§ **TASK INSTRUCTIONS**:
Please return the lines in the items below unchanged, from the line with "left ankle: (200, 144, 26)" to the line with "right elbow: (234, 345, 11)", both included. Leave the pictures out.

━━━━

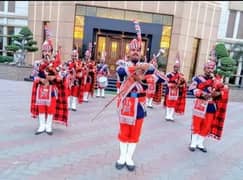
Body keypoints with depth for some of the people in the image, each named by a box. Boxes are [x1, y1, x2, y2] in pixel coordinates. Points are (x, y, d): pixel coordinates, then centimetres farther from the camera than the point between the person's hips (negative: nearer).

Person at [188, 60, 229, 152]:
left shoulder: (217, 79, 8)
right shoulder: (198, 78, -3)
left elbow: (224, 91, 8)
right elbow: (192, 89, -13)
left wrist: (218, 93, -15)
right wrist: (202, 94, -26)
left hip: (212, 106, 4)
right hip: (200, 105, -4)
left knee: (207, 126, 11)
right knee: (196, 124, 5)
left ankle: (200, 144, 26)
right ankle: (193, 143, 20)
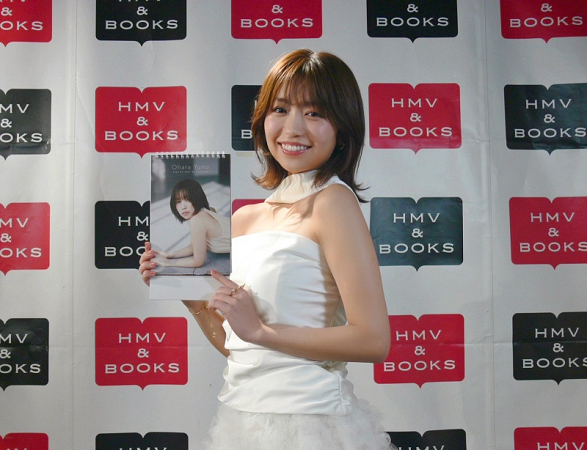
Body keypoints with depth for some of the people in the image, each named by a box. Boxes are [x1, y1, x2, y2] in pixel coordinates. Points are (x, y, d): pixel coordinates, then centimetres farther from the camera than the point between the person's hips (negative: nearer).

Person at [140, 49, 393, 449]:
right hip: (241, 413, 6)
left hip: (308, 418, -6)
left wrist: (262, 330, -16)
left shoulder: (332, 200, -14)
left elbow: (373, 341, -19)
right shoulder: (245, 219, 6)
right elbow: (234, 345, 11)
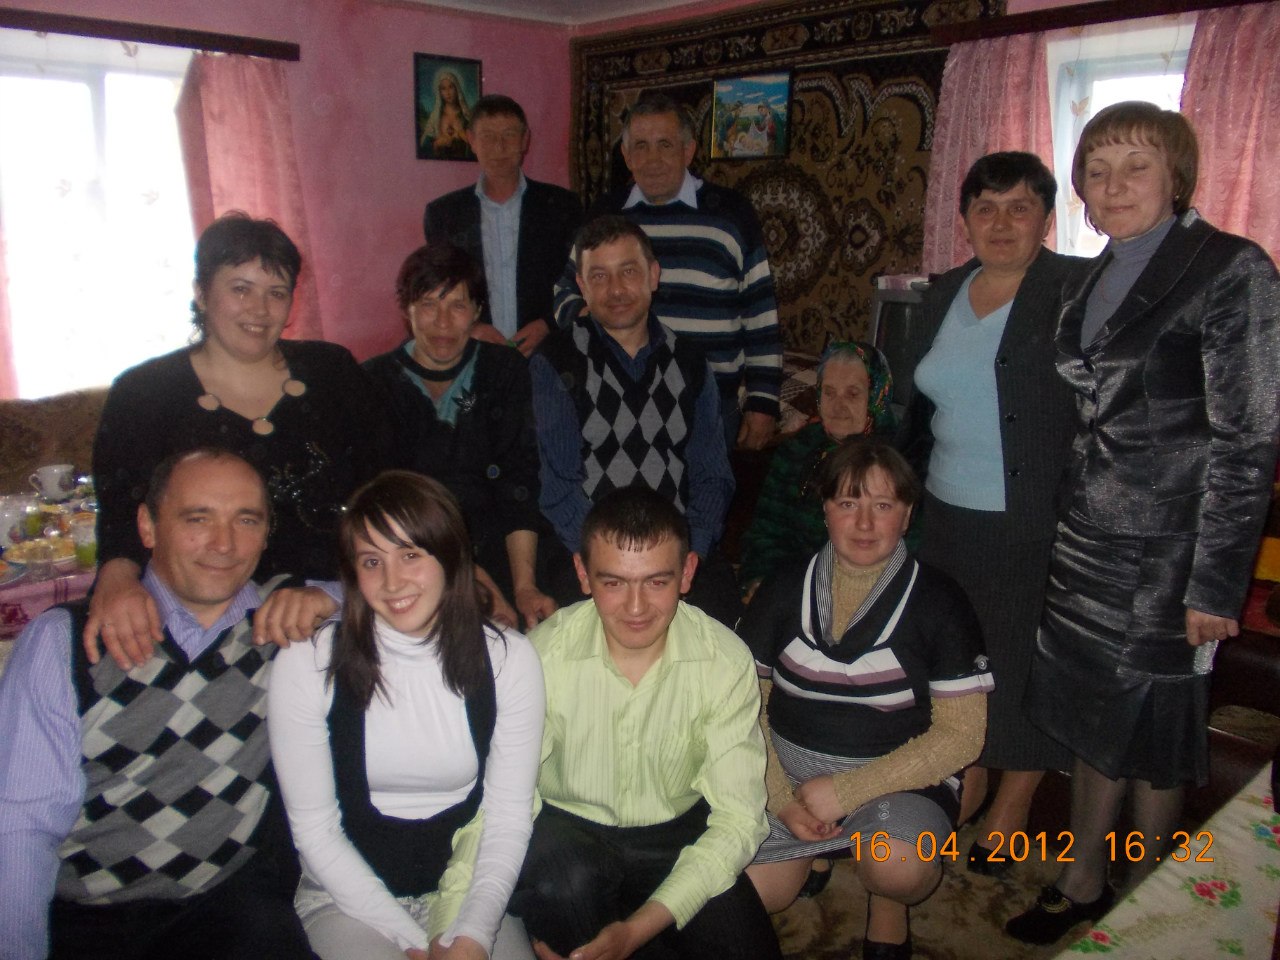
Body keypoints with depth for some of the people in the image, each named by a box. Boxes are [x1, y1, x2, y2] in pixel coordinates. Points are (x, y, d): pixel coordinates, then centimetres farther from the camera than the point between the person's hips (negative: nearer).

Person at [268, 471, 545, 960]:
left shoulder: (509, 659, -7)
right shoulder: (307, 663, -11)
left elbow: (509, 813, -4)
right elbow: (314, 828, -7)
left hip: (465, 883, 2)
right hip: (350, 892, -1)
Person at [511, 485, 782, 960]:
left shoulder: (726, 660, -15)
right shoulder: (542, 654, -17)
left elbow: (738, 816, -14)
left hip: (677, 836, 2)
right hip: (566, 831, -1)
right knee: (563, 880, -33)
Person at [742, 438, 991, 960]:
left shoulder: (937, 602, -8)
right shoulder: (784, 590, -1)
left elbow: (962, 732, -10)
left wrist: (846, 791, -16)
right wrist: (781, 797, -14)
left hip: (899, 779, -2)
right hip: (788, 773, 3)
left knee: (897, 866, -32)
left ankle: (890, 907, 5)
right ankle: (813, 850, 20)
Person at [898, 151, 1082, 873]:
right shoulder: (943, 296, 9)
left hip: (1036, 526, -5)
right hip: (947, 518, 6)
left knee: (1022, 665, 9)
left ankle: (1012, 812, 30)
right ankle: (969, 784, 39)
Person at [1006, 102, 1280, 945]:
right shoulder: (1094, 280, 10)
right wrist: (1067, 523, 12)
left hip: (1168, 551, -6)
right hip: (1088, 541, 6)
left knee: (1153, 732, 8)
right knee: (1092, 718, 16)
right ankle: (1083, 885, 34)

━━━━

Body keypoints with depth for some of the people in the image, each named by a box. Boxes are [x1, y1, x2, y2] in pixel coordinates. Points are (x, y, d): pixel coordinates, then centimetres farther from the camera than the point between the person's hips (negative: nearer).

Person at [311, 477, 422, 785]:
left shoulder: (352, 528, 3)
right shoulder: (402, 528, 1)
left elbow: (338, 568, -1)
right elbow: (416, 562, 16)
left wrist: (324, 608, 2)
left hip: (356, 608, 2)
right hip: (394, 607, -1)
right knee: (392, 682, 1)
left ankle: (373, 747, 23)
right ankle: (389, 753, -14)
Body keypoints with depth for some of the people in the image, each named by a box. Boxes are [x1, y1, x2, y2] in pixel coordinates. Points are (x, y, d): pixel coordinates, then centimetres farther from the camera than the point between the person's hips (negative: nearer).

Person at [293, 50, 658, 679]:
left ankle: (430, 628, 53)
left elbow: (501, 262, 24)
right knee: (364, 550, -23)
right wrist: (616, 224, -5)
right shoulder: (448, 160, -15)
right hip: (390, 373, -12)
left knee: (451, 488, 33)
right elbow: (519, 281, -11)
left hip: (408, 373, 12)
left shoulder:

━━━━

§ **COMPLETED TASK**:
left ankle: (200, 144, 26)
right ankle: (193, 143, 20)
Body keypoints with depth for some of the people in the image, each named by a box. Boxes are [x1, y1, x2, y2] in pixel coordinates. Points are (x, y, d): pixel coordinates, then centimetres farther from the camera than the point between the person's hips (negative: nearer).

Person at [140, 49, 393, 449]:
right hip: (241, 413, 6)
left hip: (308, 418, -6)
left wrist: (262, 330, -16)
left shoulder: (332, 200, -14)
left elbow: (373, 341, -19)
right shoulder: (245, 219, 6)
right elbow: (234, 345, 11)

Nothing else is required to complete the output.